O empobrecimento de parte da população durante a pandemia fez com que muitas famílias passassem a cozinhar com fogareiros, substituindo o gás de cozinha, cujo preço subiu 38% desde o início do ano. Mas o problema não vem de agora, diz Cintra.
O cirurgião e sua equipe médica são autores de um artigo em que relacionam o número de pacientes com queimaduras por álcool e o aumento do preço do gás já em 2017, quando o botijão teve a maior alta em quinze anos. Segundo ele, entre janeiro e novembro daquele ano houve um aumento de 366% no número de pessoas queimadas por álcool, comparado ao mesmo período em 2016.

Registros extraídos
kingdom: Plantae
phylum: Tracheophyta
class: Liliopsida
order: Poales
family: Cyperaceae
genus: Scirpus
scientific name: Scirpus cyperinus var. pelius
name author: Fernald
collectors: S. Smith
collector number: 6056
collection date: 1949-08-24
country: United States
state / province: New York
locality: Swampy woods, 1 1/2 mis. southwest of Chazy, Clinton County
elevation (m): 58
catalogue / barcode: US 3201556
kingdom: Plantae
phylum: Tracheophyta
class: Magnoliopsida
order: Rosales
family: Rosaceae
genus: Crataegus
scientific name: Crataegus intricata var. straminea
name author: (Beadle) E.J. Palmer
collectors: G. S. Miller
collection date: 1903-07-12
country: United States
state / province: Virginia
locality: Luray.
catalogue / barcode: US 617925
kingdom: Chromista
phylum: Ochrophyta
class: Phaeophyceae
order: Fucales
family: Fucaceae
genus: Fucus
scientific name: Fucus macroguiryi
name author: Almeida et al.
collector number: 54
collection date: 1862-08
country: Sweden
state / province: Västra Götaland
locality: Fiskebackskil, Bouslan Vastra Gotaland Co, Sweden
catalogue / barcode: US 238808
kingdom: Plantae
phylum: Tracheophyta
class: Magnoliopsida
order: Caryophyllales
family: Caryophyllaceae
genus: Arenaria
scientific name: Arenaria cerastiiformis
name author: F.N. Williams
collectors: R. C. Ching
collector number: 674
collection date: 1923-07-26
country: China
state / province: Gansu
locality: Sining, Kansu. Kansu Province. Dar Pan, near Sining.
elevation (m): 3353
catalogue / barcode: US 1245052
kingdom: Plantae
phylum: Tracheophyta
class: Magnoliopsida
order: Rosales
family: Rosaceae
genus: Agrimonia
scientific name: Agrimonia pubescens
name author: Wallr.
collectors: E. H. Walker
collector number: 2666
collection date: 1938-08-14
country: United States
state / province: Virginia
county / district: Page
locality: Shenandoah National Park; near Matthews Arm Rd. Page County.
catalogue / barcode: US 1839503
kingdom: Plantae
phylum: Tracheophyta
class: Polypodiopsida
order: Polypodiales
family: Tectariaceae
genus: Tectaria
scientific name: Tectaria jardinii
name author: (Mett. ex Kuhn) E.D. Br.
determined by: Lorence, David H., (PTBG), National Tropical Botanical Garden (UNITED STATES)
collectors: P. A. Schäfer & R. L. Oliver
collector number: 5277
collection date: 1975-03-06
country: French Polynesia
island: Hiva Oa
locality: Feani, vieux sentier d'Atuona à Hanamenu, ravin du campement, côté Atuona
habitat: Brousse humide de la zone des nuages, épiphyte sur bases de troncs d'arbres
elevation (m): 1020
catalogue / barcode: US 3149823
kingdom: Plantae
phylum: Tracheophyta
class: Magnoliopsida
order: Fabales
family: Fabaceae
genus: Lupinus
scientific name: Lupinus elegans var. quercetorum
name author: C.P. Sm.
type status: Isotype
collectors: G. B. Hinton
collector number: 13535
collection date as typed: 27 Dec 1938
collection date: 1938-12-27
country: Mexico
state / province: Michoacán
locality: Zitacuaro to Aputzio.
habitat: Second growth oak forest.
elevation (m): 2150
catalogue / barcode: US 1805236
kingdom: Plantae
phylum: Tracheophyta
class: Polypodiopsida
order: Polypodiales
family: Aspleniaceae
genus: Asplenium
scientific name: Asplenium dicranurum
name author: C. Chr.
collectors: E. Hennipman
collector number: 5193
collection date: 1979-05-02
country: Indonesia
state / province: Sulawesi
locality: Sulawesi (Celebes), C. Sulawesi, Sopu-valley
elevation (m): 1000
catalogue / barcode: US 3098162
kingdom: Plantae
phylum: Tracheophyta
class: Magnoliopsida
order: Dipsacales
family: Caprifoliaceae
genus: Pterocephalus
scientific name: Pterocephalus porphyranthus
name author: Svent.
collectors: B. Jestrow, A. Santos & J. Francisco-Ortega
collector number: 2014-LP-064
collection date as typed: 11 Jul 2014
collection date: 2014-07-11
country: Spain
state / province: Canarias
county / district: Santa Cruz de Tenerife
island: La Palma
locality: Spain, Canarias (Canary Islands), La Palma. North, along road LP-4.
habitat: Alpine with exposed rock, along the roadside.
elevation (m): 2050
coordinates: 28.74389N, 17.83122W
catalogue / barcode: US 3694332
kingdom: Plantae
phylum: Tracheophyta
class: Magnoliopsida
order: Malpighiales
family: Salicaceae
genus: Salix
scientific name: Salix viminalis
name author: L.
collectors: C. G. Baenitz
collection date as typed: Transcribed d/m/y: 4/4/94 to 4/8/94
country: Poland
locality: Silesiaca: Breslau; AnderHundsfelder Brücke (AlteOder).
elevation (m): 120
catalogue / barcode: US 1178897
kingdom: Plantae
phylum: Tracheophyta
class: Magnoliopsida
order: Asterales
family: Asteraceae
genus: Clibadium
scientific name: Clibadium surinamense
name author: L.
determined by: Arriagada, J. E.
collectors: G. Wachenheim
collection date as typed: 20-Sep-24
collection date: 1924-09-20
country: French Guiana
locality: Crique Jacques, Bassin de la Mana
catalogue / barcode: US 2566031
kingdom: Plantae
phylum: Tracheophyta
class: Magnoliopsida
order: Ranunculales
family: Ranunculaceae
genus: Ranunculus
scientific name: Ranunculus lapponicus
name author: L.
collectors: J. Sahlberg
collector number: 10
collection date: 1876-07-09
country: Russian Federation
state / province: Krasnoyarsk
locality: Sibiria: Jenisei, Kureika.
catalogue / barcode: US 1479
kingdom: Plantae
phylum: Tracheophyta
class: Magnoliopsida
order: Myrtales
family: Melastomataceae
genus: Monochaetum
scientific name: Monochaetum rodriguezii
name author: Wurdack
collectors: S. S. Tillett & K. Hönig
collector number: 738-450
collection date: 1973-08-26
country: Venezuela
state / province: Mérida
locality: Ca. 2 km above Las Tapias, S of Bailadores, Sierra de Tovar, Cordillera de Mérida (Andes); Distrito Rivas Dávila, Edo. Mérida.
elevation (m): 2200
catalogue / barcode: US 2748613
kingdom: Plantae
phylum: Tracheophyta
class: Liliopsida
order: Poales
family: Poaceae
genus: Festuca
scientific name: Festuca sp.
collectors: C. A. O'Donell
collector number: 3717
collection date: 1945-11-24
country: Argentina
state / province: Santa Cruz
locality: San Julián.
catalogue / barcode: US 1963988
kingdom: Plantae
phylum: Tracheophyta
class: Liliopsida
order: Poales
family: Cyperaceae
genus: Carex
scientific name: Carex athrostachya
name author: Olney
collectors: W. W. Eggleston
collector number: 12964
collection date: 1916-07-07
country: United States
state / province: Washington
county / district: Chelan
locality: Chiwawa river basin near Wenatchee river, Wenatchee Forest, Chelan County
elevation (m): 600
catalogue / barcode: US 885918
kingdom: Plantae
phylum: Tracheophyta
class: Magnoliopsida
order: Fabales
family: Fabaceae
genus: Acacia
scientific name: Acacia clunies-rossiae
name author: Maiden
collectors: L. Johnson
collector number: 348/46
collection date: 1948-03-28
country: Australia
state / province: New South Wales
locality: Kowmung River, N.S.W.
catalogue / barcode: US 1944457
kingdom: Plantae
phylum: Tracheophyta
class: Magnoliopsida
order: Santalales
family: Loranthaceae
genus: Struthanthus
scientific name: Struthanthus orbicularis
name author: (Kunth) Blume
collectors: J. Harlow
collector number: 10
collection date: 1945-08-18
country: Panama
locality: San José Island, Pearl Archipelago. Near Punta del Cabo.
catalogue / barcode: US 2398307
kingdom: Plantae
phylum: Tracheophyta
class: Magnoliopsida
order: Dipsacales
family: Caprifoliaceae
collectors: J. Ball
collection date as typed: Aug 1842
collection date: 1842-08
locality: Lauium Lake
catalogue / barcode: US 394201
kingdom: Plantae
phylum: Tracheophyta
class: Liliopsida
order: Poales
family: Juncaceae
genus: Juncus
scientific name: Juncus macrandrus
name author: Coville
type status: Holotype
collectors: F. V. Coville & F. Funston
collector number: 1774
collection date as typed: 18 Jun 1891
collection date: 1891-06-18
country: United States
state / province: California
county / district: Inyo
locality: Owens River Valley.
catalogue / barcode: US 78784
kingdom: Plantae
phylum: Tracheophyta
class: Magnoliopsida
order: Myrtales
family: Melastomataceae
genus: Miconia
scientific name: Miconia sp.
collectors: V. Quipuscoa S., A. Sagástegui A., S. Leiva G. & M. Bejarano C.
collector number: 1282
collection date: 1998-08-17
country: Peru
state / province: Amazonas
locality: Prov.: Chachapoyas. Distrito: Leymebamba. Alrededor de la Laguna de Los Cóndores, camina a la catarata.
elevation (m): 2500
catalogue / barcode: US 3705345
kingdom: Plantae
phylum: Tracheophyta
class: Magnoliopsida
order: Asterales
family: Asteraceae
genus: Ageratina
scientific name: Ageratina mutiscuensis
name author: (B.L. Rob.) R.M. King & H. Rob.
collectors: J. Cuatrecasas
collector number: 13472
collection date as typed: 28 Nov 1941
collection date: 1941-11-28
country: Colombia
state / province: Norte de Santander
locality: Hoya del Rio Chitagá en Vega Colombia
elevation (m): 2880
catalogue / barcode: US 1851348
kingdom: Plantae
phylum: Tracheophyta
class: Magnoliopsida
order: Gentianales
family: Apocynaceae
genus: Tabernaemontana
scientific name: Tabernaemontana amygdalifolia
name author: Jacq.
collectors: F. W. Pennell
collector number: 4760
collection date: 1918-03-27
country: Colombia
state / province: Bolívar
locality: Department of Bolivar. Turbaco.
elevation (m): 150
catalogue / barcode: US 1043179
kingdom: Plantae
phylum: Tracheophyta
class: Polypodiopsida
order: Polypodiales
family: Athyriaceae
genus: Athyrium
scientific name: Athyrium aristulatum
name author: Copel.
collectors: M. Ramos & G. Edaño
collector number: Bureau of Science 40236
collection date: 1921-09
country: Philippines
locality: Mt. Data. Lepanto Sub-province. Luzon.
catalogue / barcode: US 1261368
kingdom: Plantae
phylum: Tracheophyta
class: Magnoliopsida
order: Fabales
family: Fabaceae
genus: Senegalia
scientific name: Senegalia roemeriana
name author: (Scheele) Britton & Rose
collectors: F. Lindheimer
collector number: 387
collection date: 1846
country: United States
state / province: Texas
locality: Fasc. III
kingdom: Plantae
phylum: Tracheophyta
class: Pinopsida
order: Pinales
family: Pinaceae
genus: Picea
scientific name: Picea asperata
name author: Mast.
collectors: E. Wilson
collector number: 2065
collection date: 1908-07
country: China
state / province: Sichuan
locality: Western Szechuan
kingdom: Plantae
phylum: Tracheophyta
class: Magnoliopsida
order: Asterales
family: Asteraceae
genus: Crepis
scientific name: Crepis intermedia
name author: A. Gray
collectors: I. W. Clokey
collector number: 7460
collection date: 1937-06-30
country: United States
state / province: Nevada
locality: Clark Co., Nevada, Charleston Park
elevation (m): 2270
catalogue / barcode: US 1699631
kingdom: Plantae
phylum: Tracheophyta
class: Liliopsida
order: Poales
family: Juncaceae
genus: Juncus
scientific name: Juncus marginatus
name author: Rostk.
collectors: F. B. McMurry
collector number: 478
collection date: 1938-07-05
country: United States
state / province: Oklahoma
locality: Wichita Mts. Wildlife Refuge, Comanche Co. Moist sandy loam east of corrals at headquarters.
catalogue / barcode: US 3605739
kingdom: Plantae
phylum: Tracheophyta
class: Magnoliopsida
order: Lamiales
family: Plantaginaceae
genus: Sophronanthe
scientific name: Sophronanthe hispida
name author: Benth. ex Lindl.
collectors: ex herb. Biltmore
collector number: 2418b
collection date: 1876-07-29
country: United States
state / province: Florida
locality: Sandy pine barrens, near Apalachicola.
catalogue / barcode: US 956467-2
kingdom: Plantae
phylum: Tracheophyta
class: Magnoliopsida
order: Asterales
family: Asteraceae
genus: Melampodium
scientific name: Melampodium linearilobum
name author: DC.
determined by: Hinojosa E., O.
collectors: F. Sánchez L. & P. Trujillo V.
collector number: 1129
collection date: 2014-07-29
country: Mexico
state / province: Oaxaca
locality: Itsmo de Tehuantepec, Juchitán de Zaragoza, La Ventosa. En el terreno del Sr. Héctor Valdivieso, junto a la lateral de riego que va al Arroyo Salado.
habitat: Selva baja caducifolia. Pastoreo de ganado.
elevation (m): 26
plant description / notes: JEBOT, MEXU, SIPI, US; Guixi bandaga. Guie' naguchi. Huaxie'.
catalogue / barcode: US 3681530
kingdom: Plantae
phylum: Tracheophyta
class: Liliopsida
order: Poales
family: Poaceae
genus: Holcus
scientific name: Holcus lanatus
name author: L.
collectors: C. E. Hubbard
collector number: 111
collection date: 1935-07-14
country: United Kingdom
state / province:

Tarefa
Devolva, sem alterações, a parte do trecho do documento que começa nas palavras "O cirurgião e" e termina depois de "período em 2016.".

Resposta
O cirurgião e sua equipe médica são autores de um artigo em que relacionam o número de pacientes com queimaduras por álcool e o aumento do preço do gás já em 2017, quando o botijão teve a maior alta em quinze anos. Segundo ele, entre janeiro e novembro daquele ano houve um aumento de 366% no número de pessoas queimadas por álcool, comparado ao mesmo período em 2016.